Tarefas e exercícios:
**A.** Indique se cada afirmação abaixo está de acordo com o texto sobre a celulite. Responda sim ou não e cite entre aspas as palavras do texto que decidem a questão.
(i) O problema também atinge as mulheres magras.
(ii) Os comprimidos experimentados trouxeram bons resultados.
(iii) Os homens também sofrem com esse problema.
**B.** Responda às perguntas abaixo com base no texto sobre a celulite.
(i) Qual é, segundo o texto, a verdadeira causa deste mal?
(ii) Que tipo de água foi usada nos jactos?
(iii) De que tamanho eram os comprimidos milagrosos?
**C.** Imprima tudo o que vem no texto sobre a celulite, desde "Odeio a claridade." até "três ou quatro.".

Texto de leitura:

Mas cá para mim é tudo mentira. Tenho como certo que a verdadeira causa deste mal, que afecta uma vasta percentagem de mulheres, é a luz. E ninguém me tira esta ideia.
Odeio a claridade. Os malditos feixes de luz que insistem em desvendar o que tanto trabalho me dá a esconder. A celulite. Três ou quatro inconvenientes "piquinhos" que maculam a auto-estima e me impedem de me despir segura. Três ou quatro furinhos que por mais que esfregue ou massaje continuam teimosamente visíveis. E juro que são só três ou quatro.
Para elevar o ego, penso nas centenas de milhar de mulheres que convivem com o problema em proporções muito mais catastróficas. Nem assim me animo. Com o mal dos outros... Não que seja gorda — três ou quatro "piquinhos" — mas explicaram-me as pilhas de artigos que li que o problema também afecta as magras e que a obesidade é outra história. Que existem certos alimentos responsáveis pelo agravamento da situação. Que os homens não têm pesadelos destes. Que não há creme, mezinha ou panaceia que resolvam a questão de vez. Por mais volumosos que sejam os tratados sobre o assunto — enumerando causas e respectivos tratamentos, com provas publicadas ao jeito do "antes e depois" — há que desconfiar de tudo e de todos. Sempre me assumi céptica em relação aos ecos do optimismo, mas mesmo assim resolvi arregaçar mangas e procurar varinhas de condão, daquelas que fazem desaparecer tudo num piscar de olhos.
E foram pomadas — comprei tudo que aflorasse a temática —, jactos de água fria — montei uma panóplia de utensílios para duche e morri de frio —, comprimidos milagrosos do tamanho de feijões que nunca passaram do esófago e tantas, tantas outras receitas que, no final, tiveram o mesmo resultado: zero. Zerinho.

Dados fornecidos:

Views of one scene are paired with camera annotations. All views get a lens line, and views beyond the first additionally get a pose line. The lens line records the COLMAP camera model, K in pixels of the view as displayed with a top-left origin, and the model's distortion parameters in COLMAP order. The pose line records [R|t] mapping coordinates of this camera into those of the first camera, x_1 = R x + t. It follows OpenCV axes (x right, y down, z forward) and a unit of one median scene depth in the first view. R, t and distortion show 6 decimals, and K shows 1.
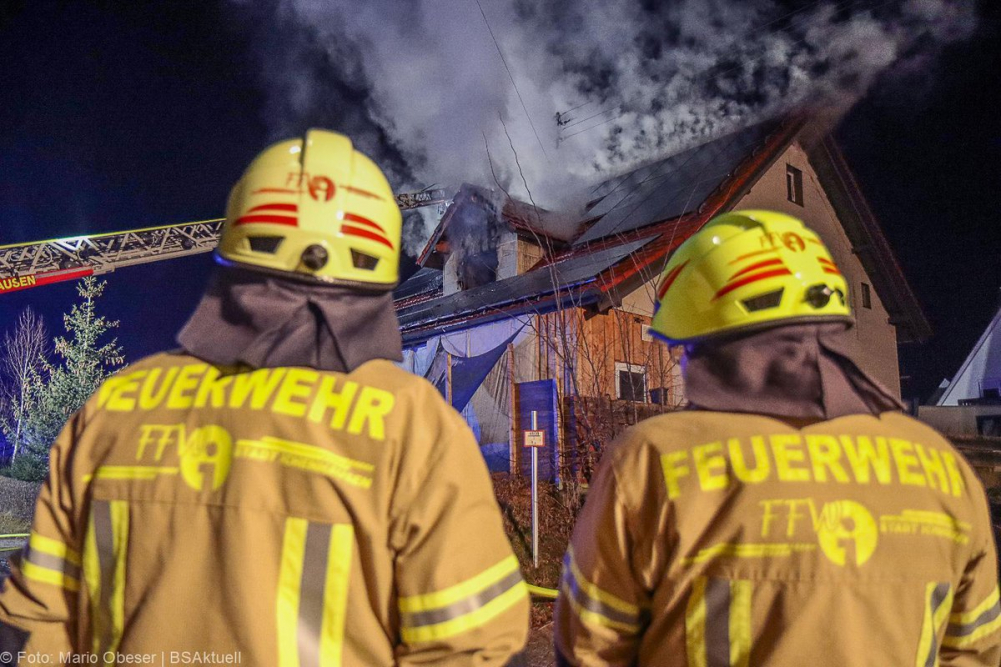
lens RADIAL K [[803.3, 0, 494.0], [0, 803.3, 322.5], [0, 0, 1]] dist [-0.009267, 0.002826]
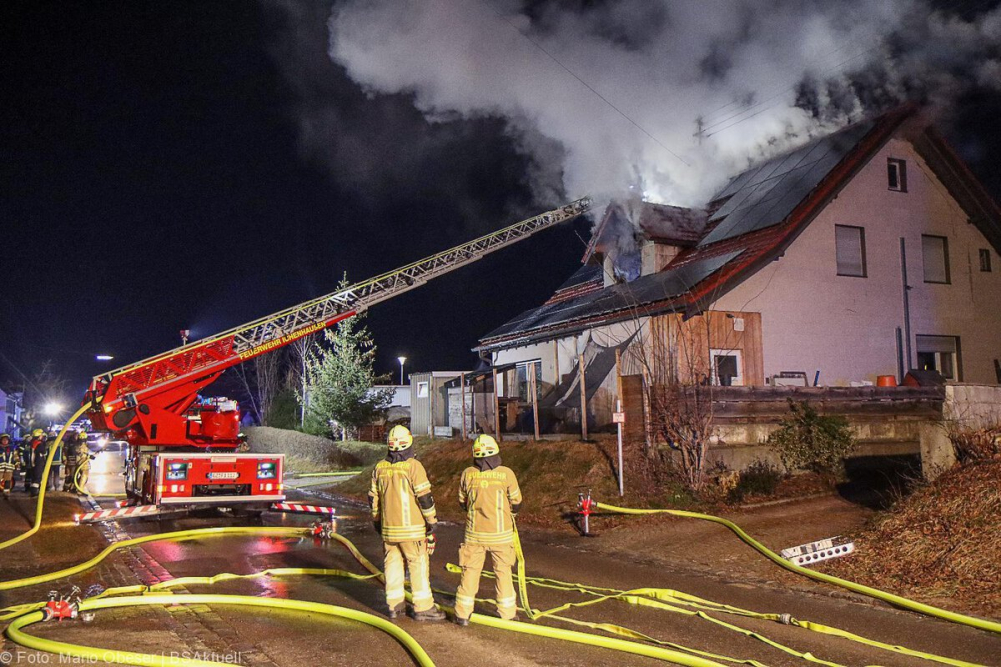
lens RADIAL K [[803.3, 0, 494.0], [0, 803.3, 322.5], [0, 0, 1]] dist [-0.009267, 0.002826]
pose [[0.960906, -0.052959, -0.271763, 0.162038], [0.073923, 0.994978, 0.067488, -0.109527], [0.266825, -0.084939, 0.959995, -0.380855]]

Respostas por item:
**A.**
(i) Sim: "o problema também afecta as magras".
(ii) Não: "tiveram o mesmo resultado: zero".
(iii) Não: "Que os homens não têm pesadelos destes."

**B.**
(i) A luz.
(ii) Água fria.
(iii) Do tamanho de feijões.

**C.**
Odeio a claridade. Os malditos feixes de luz que insistem em desvendar o que tanto trabalho me dá a esconder. A celulite. Três ou quatro inconvenientes "piquinhos" que maculam a auto-estima e me impedem de me despir segura. Três ou quatro furinhos que por mais que esfregue ou massaje continuam teimosamente visíveis. E juro que são só três ou quatro.